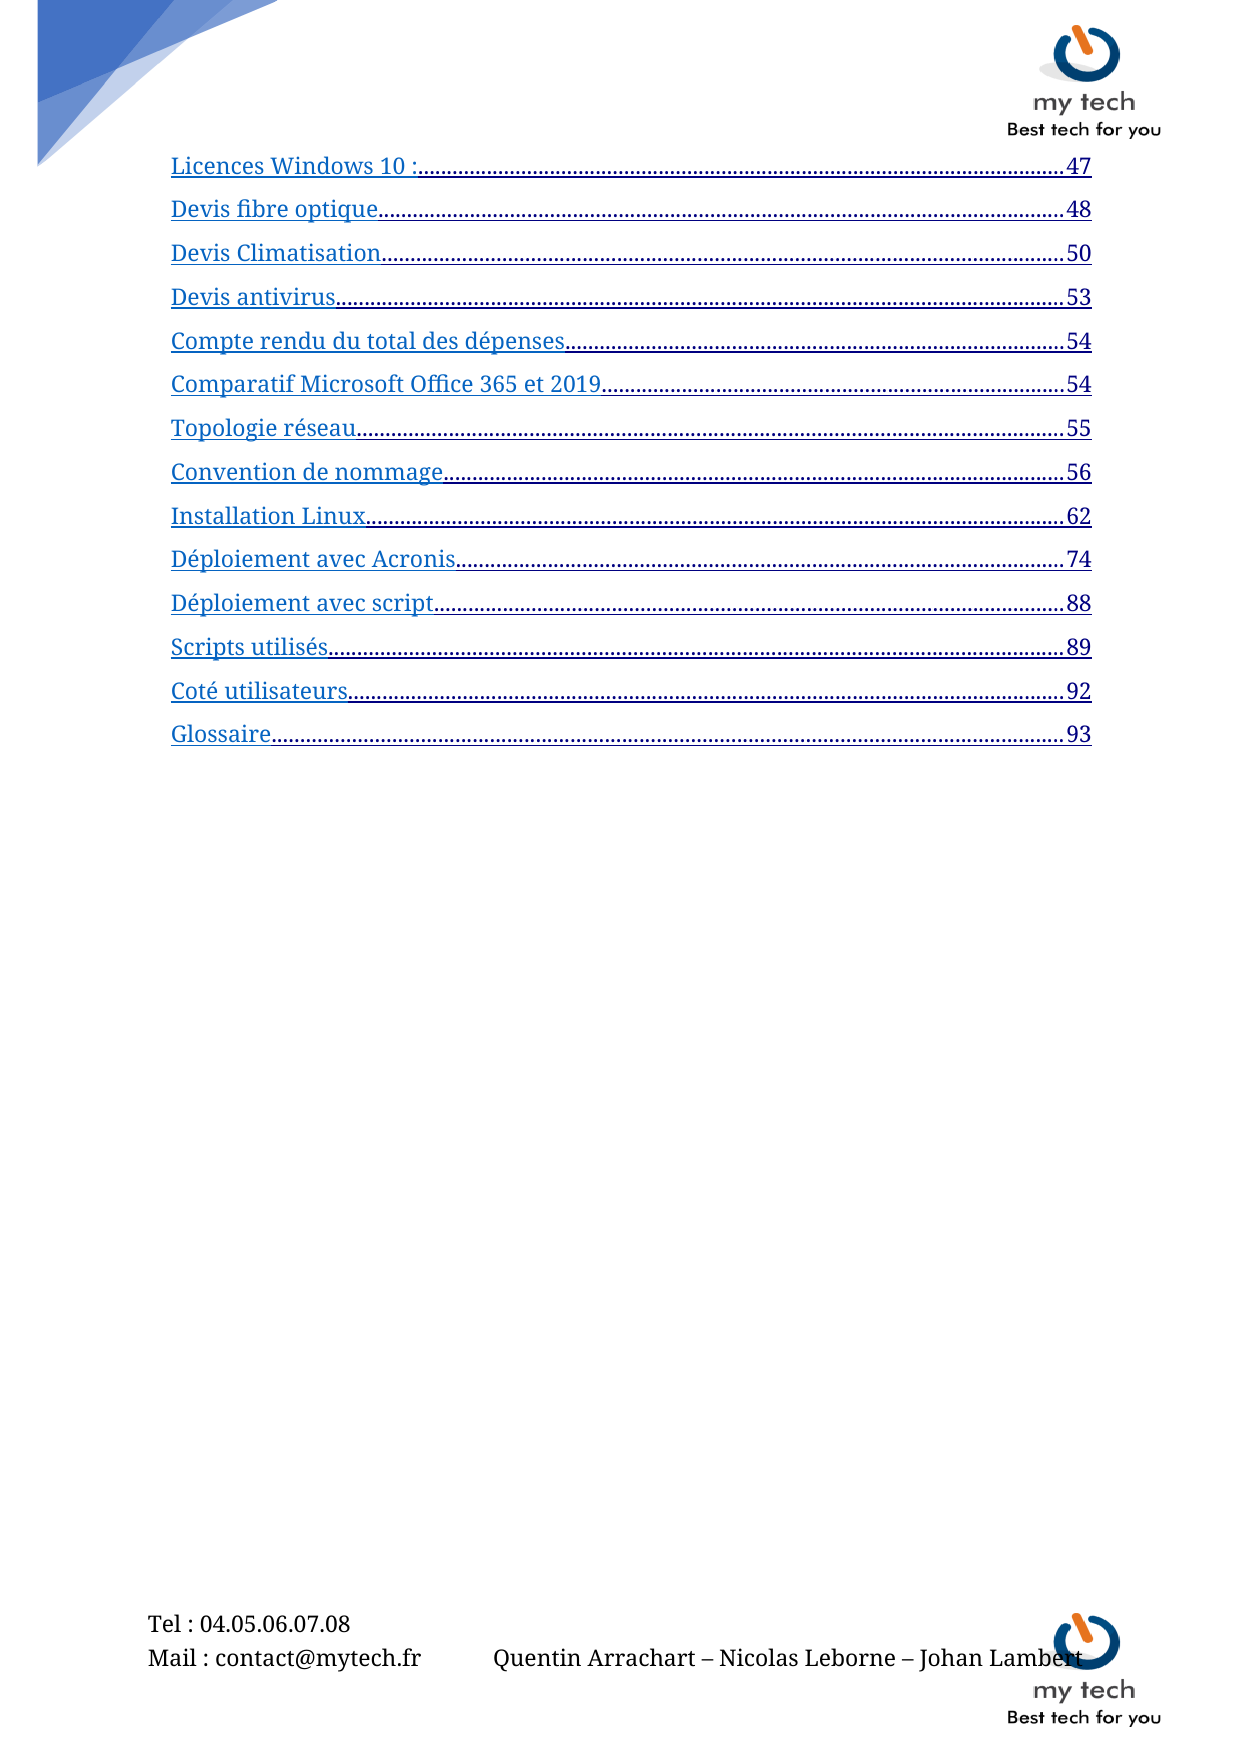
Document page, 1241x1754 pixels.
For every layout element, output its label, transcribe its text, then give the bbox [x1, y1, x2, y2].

text Devis Climatisation 50 [171, 235, 1093, 268]
text Topologie réseau 55 [171, 410, 1093, 443]
text Compte rendu du total des dépenses 54 [171, 323, 1093, 356]
text Glossaire 93 [171, 716, 1093, 750]
text Comparatif Microsoft Office 365 et 2019 54 [171, 366, 1093, 400]
text Scripts utilisés 89 [171, 629, 1093, 662]
text Installation Linux 62 [171, 498, 1093, 531]
text Devis antivirus 53 [171, 279, 1093, 312]
text Déploiement avec Acronis 74 [171, 541, 1093, 575]
text Déploiement avec script 88 [171, 585, 1093, 618]
text Convention de nommage 56 [171, 454, 1093, 487]
text Coté utilisateurs 92 [171, 673, 1093, 706]
text Devis fibre optique 48 [171, 191, 1093, 225]
text Licences Windows 10 : 47 [171, 148, 1093, 181]
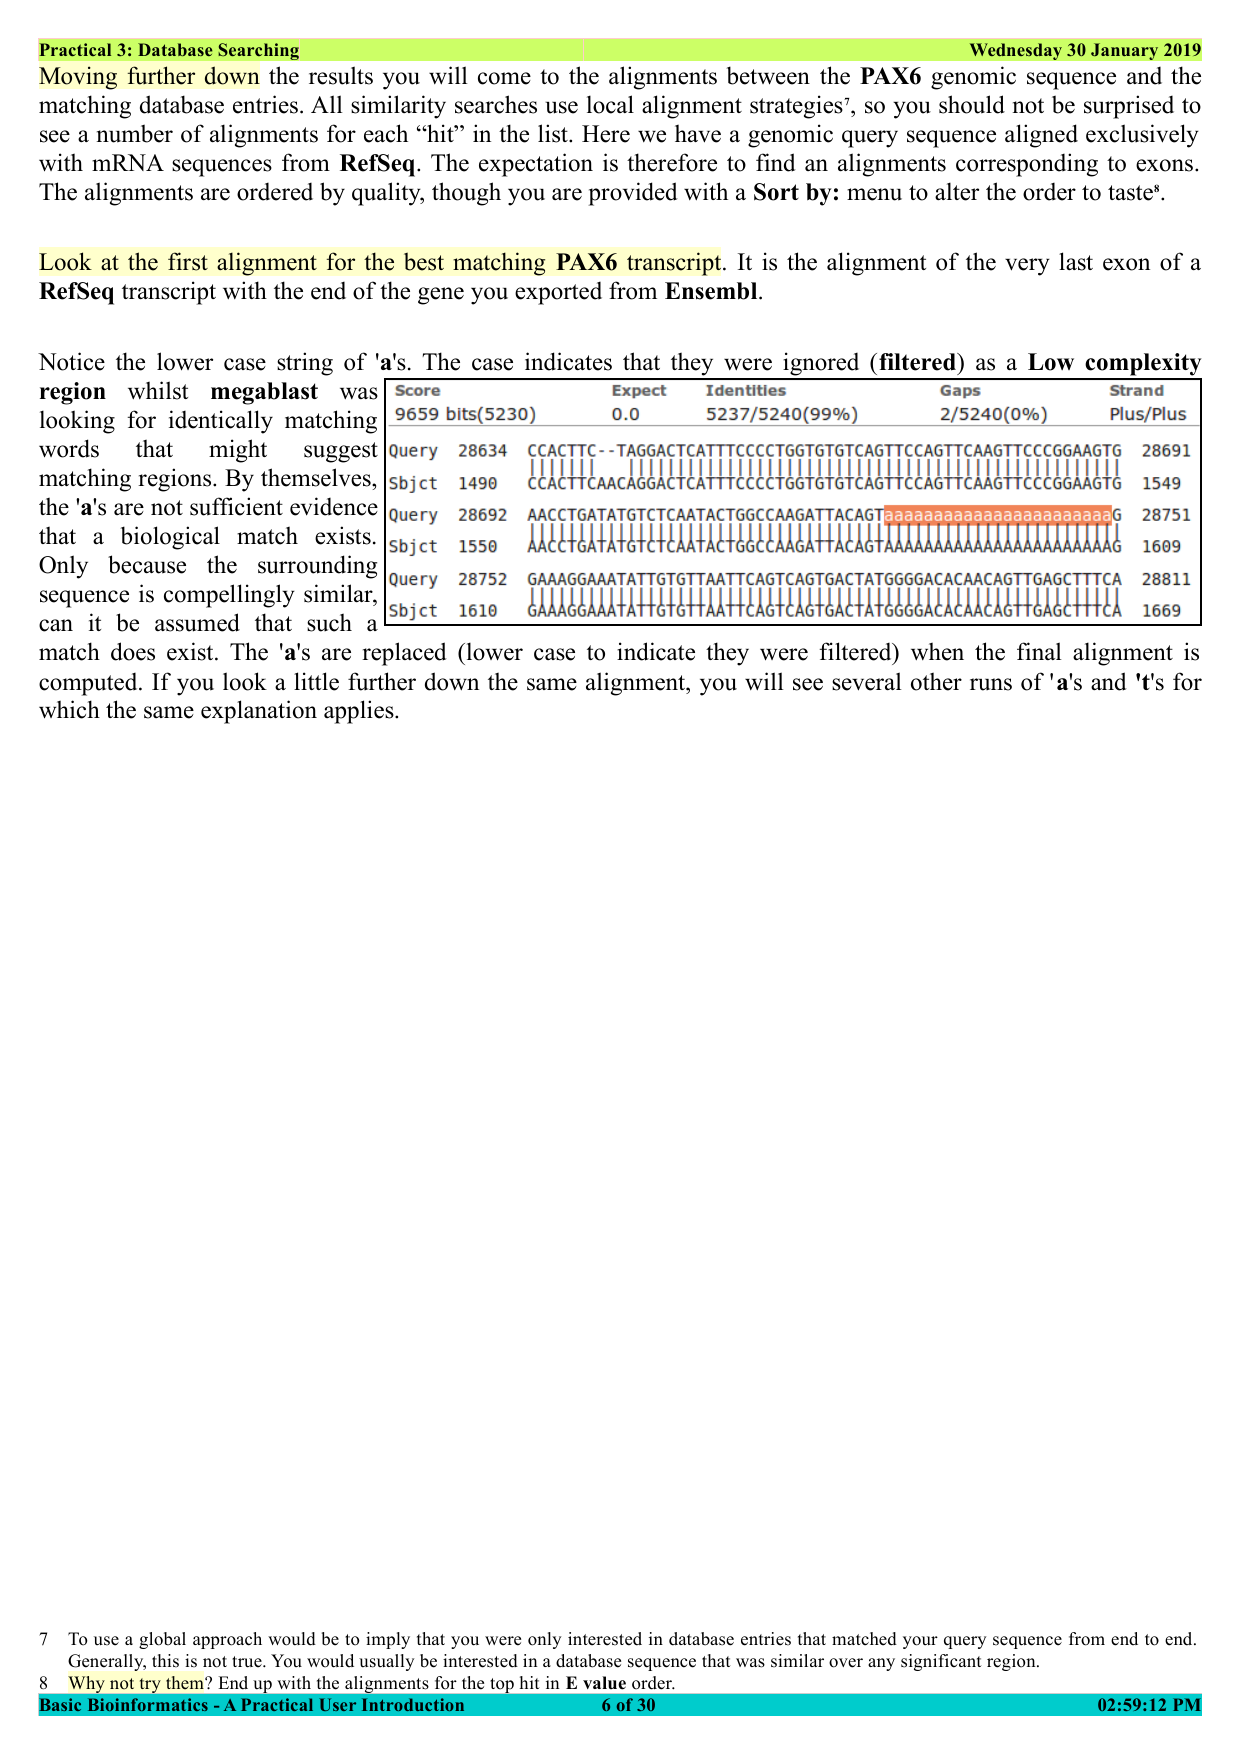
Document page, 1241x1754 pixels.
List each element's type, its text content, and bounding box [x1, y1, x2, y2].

text To use a global approach would be to imply that you were only interested in database entries that matched your query sequence from end to end. Generally, this is not true. You would usually be interested in a database sequence that was similar over any significant region. [38, 1627, 1202, 1671]
text Why not try them? End up with the alignments for the top hit in E value order. [38, 1671, 1202, 1693]
text Notice the lower case string of 'a's. The case indicates that they were ignored (filtered) as a Low complexity region whilst megablast was looking for identically matching words that might suggest matching regions. By themselves, the 'a's are not sufficient evidence that a biological match exists. Only because the surrounding sequence is compellingly similar, can it be assumed that such a match does exist. The 'a's are replaced (lower case to indicate they were filtered) when the final alignment is computed. If you look a little further down the same alignment, you will see several other runs of 'a's and 't's for which the same explanation applies. [38, 347, 1202, 724]
text Look at the first alignment for the best matching PAX6 transcript. It is the alignment of the very last exon of a RefSeq transcript with the end of the gene you exported from Ensembl. [38, 247, 1202, 305]
picture [386, 380, 1200, 624]
text Moving further down the results you will come to the alignments between the PAX6 genomic sequence and the matching database entries. All similarity searches use local alignment strategies, so you should not be surprised to see a number of alignments for each “hit” in the list. Here we have a genomic query sequence aligned exclusively with mRNA sequences from RefSeq. The expectation is therefore to find an alignments corresponding to exons. The alignments are ordered by quality, though you are provided with a Sort by: menu to alter the order to taste. [38, 61, 1202, 206]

Task instructions: Pictures in the records should not appear in your copy, but everything else must be transcribed exactly.

Task answer:
Document page, 1241x1754 pixels.
For every layout element, output its label, transcribe its text, then give the bbox [x1, y1, x2, y2].

text Devis Climatisation 50 [171, 235, 1093, 268]
text Topologie réseau 55 [171, 410, 1093, 443]
text Compte rendu du total des dépenses 54 [171, 323, 1093, 356]
text Glossaire 93 [171, 716, 1093, 750]
text Comparatif Microsoft Office 365 et 2019 54 [171, 366, 1093, 400]
text Scripts utilisés 89 [171, 629, 1093, 662]
text Installation Linux 62 [171, 498, 1093, 531]
text Devis antivirus 53 [171, 279, 1093, 312]
text Déploiement avec Acronis 74 [171, 541, 1093, 575]
text Déploiement avec script 88 [171, 585, 1093, 618]
text Convention de nommage 56 [171, 454, 1093, 487]
text Coté utilisateurs 92 [171, 673, 1093, 706]
text Devis fibre optique 48 [171, 191, 1093, 225]
text Licences Windows 10 : 47 [171, 148, 1093, 181]
Document page, 1241x1754 pixels.
List each element's type, its text content, and bounding box [x1, y1, x2, y2].

text To use a global approach would be to imply that you were only interested in database entries that matched your query sequence from end to end. Generally, this is not true. You would usually be interested in a database sequence that was similar over any significant region. [38, 1627, 1202, 1671]
text Why not try them? End up with the alignments for the top hit in E value order. [38, 1671, 1202, 1693]
text Notice the lower case string of 'a's. The case indicates that they were ignored (filtered) as a Low complexity region whilst megablast was looking for identically matching words that might suggest matching regions. By themselves, the 'a's are not sufficient evidence that a biological match exists. Only because the surrounding sequence is compellingly similar, can it be assumed that such a match does exist. The 'a's are replaced (lower case to indicate they were filtered) when the final alignment is computed. If you look a little further down the same alignment, you will see several other runs of 'a's and 't's for which the same explanation applies. [38, 347, 1202, 724]
text Look at the first alignment for the best matching PAX6 transcript. It is the alignment of the very last exon of a RefSeq transcript with the end of the gene you exported from Ensembl. [38, 247, 1202, 305]
picture [386, 380, 1200, 624]
text Moving further down the results you will come to the alignments between the PAX6 genomic sequence and the matching database entries. All similarity searches use local alignment strategies, so you should not be surprised to see a number of alignments for each “hit” in the list. Here we have a genomic query sequence aligned exclusively with mRNA sequences from RefSeq. The expectation is therefore to find an alignments corresponding to exons. The alignments are ordered by quality, though you are provided with a Sort by: menu to alter the order to taste. [38, 61, 1202, 206]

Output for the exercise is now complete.